I found ingredients that had been bought twice (a surprising number), ingredients that should maybe be eaten up (nothing earlier than 2009, but even so …) and bottles that had never been opened (but will be now). In short, I had only a vague idea of what was in my cupboards. And I only moved three years ago!
Although kitchen structural defects are not to be recommended to anyone, I have found the act of clearing out, cleaning up, and re-organising to be extremely valuable. I have reassessed what I really need, what is only used occasionally or not at all. And I have resolved to simplify: which should save money, save space, and improve efficiency.
Transferring the same ideas to work is even more worthwhile. Although my hard-disk is unlikely to fall off its perch due to too much data, a spring clean and re-evaluation of what’s important yields similar benefits. Pruning projects has even more value than throwing out duplicate ingredients. The CRM database is next ….

Required actions:
A - Decide whether each statement agrees with the kitchen clear-out passage, answering yes or no and quoting the words that settle it: (i) Some of the ingredients the writer found dated from before 2009. (ii) The writer moved three years ago. (iii) The CRM database is named as the next thing to deal with.
B - In the kitchen clear-out passage, what does the writer expect simplifying to achieve?
C - Resume the kitchen clear-out passage after its final sentence.
The records have no connection to the kitchen clear-out passage.

[Saved entries]
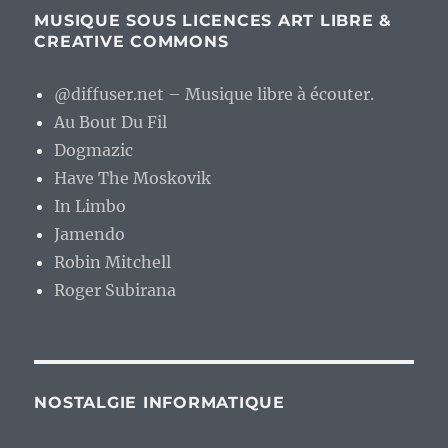
MUSIQUE SOUS LICENCES ART LIBRE &
CREATIVE COMMONS
@diffuser.net – Musique libre à écouter.
Au Bout Du Fil
Dogmazic
Have The Moskovik
In Limbo
Jamendo
Robin Mitchell
Roger Subirana
NOSTALGIE INFORMATIQUE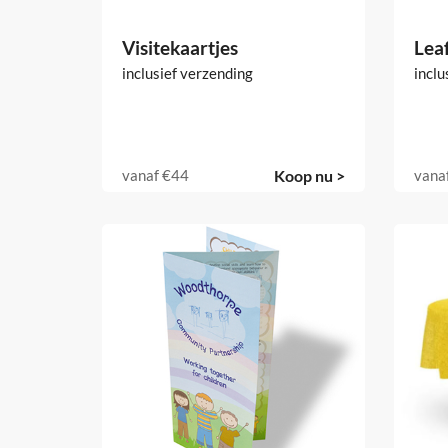
Visitekaartjes
Leaf
inclusief verzending
inclu
vanaf
€44
Koop nu >
vana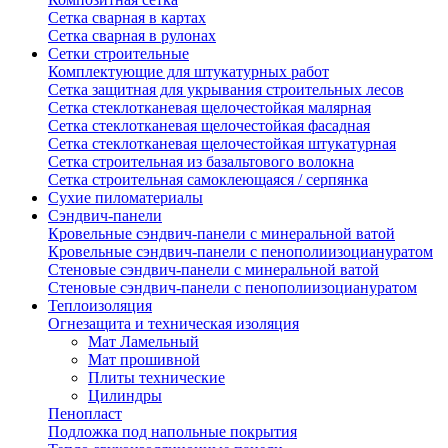
Сетка сварная в картах
Сетка сварная в рулонах
Сетки строительные
Комплектующие для штукатурных работ
Сетка защитная для укрывания строительных лесов
Сетка стеклотканевая щелочестойкая малярная
Сетка стеклотканевая щелочестойкая фасадная
Сетка стеклотканевая щелочестойкая штукатурная
Сетка строительная из базальтового волокна
Сетка строительная самоклеющаяся / серпянка
Сухие пиломатериалы
Сэндвич-панели
Кровельные сэндвич-панели с минеральной ватой
Кровельные сэндвич-панели с пенополиизоциануратом
Стеновые сэндвич-панели с минеральной ватой
Стеновые сэндвич-панели с пенополиизоциануратом
Теплоизоляция
Огнезащита и техническая изоляция
Мат Ламельный
Мат прошивной
Плиты технические
Цилиндры
Пенопласт
Подложка под напольные покрытия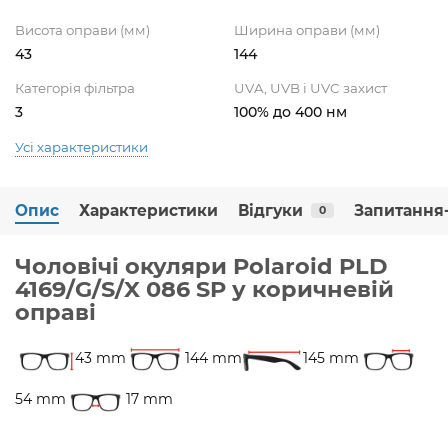
Висота оправи (мм)
Ширина оправи (мм)
43
144
Категорія фільтра
UVA, UVB і UVC захист
3
100% до 400 нм
Усі характеристики
Опис
Характеристики
Відгуки
Запитання-
0
Чоловічі окуляри Polaroid PLD
4169/G/S/X 086 SP у коричневій
оправі
43 mm
144 mm
145 mm
54 mm
17 mm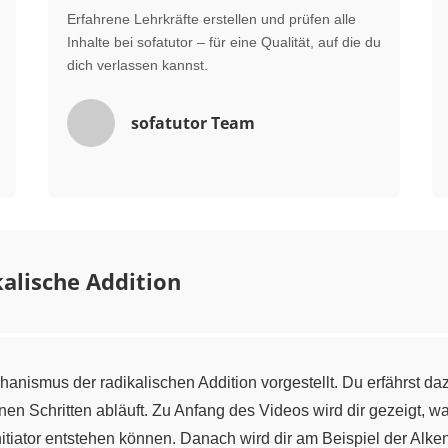
Erfahrene Lehrkräfte erstellen und prüfen alle
Inhalte bei sofatutor – für eine Qualität, auf die du
dich verlassen kannst.
sofatutor Team
alische Addition
anismus der radikalischen Addition vorgestellt. Du erfährst da
en Schritten abläuft. Zu Anfang des Videos wird dir gezeigt, 
itiator entstehen können. Danach wird dir am Beispiel der Alken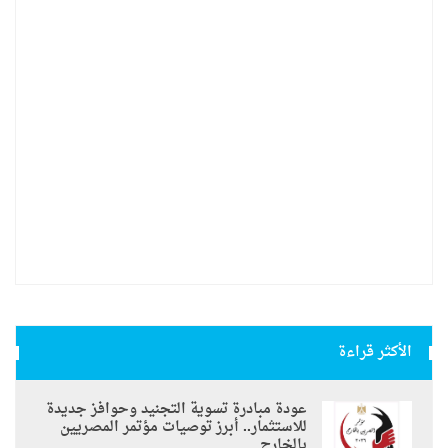
الأكثر قراءة
عودة مبادرة تسوية التجنيد وحوافز جديدة
للاستثمار.. أبرز توصيات مؤتمر المصريين
بالخارج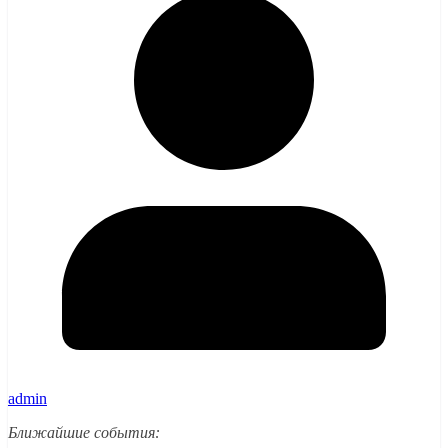
admin
Ближайшие события: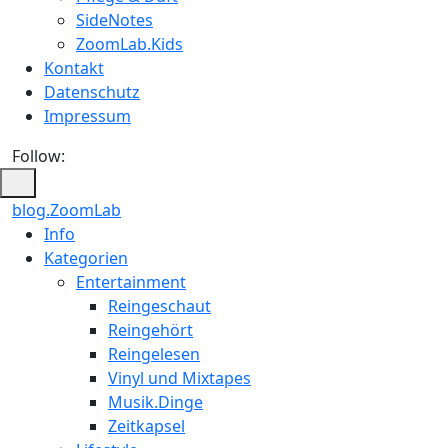
SideNotes
ZoomLab.Kids
Kontakt
Datenschutz
Impressum
Follow:
blog.ZoomLab
Info
Kategorien
Entertainment
Reingeschaut
Reingehört
Reingelesen
Vinyl und Mixtapes
Musik.Dinge
Zeitkapsel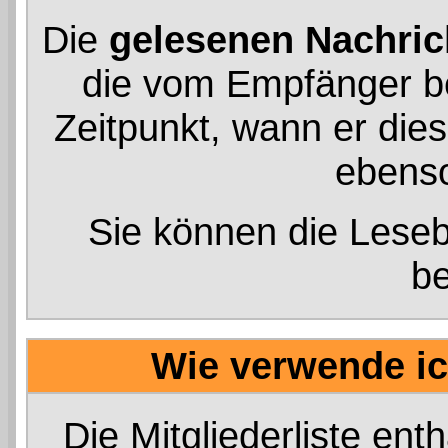
Die
gelesenen Nachric
die vom Empfänger be
Zeitpunkt, wann er dies
ebenso
Sie können die Leseb
b
Wie verwende ich
Die
Mitgliederliste
enthä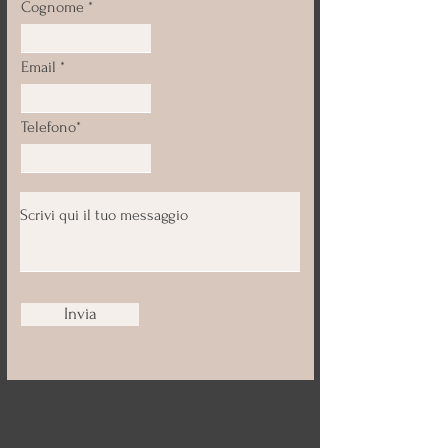
Cognome
Email
Telefono*
Invia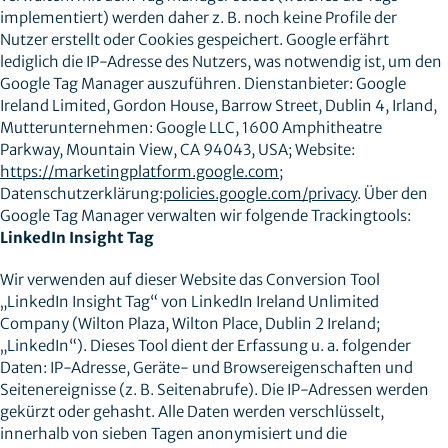
implementiert) werden daher z. B. noch keine Profile der
Nutzer erstellt oder Cookies gespeichert. Google erfährt
lediglich die IP-Adresse des Nutzers, was notwendig ist, um den
Google Tag Manager auszuführen. Dienstanbieter: Google
Ireland Limited, Gordon House, Barrow Street, Dublin 4, Irland,
Mutterunternehmen: Google LLC, 1600 Amphitheatre
Parkway, Mountain View, CA 94043, USA; Website:
https://marketingplatform.google.com
;
Datenschutzerklärung:
policies.google.com/privacy
. Über den
Google Tag Manager verwalten wir folgende Trackingtools:
LinkedIn Insight Tag
Wir verwenden auf dieser Website das Conversion Tool
„LinkedIn Insight Tag“ von LinkedIn Ireland Unlimited
Company (Wilton Plaza, Wilton Place, Dublin 2 Ireland;
„LinkedIn“). Dieses Tool dient der Erfassung u. a. folgender
Daten: IP-Adresse, Geräte- und Browsereigenschaften und
Seitenereignisse (z. B. Seitenabrufe). Die IP-Adressen werden
gekürzt oder gehasht. Alle Daten werden verschlüsselt,
innerhalb von sieben Tagen anonymisiert und die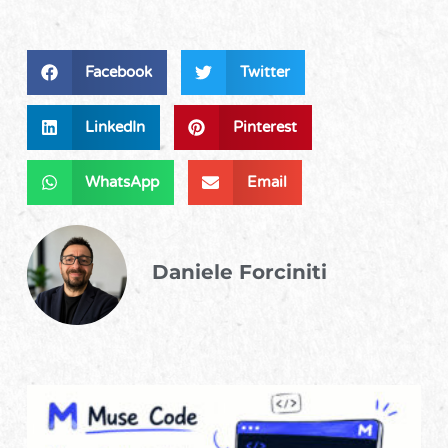
Facebook
Twitter
LinkedIn
Pinterest
WhatsApp
Email
Daniele Forciniti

Response list:
A -
(i) No: "nothing earlier than 2009"
(ii) Yes: "And I only moved three years ago!"
(iii) Yes: "The CRM database is next"

B - It should save money, save space, and improve efficiency.

C -
So, it’s Summer Cleaning for me! It doesn’t have the same ring to it as Spring Cleaning, but it has all the lemon-scented benefits.
PS Getting to Excellent isn’t going into semi-retirement, despite appearances. I was away for two blissful weeks in Provence and surprisingly not motivated to blog. I wasn’t sure you would be interested in thyme-scented hills or how all food tastes better in France
Welcome back Caroline ... did those thyme scented hills inspire the therapeutic tidy? I agree great to have a Season Clean ...off now to have a 'database dust' after reading your post!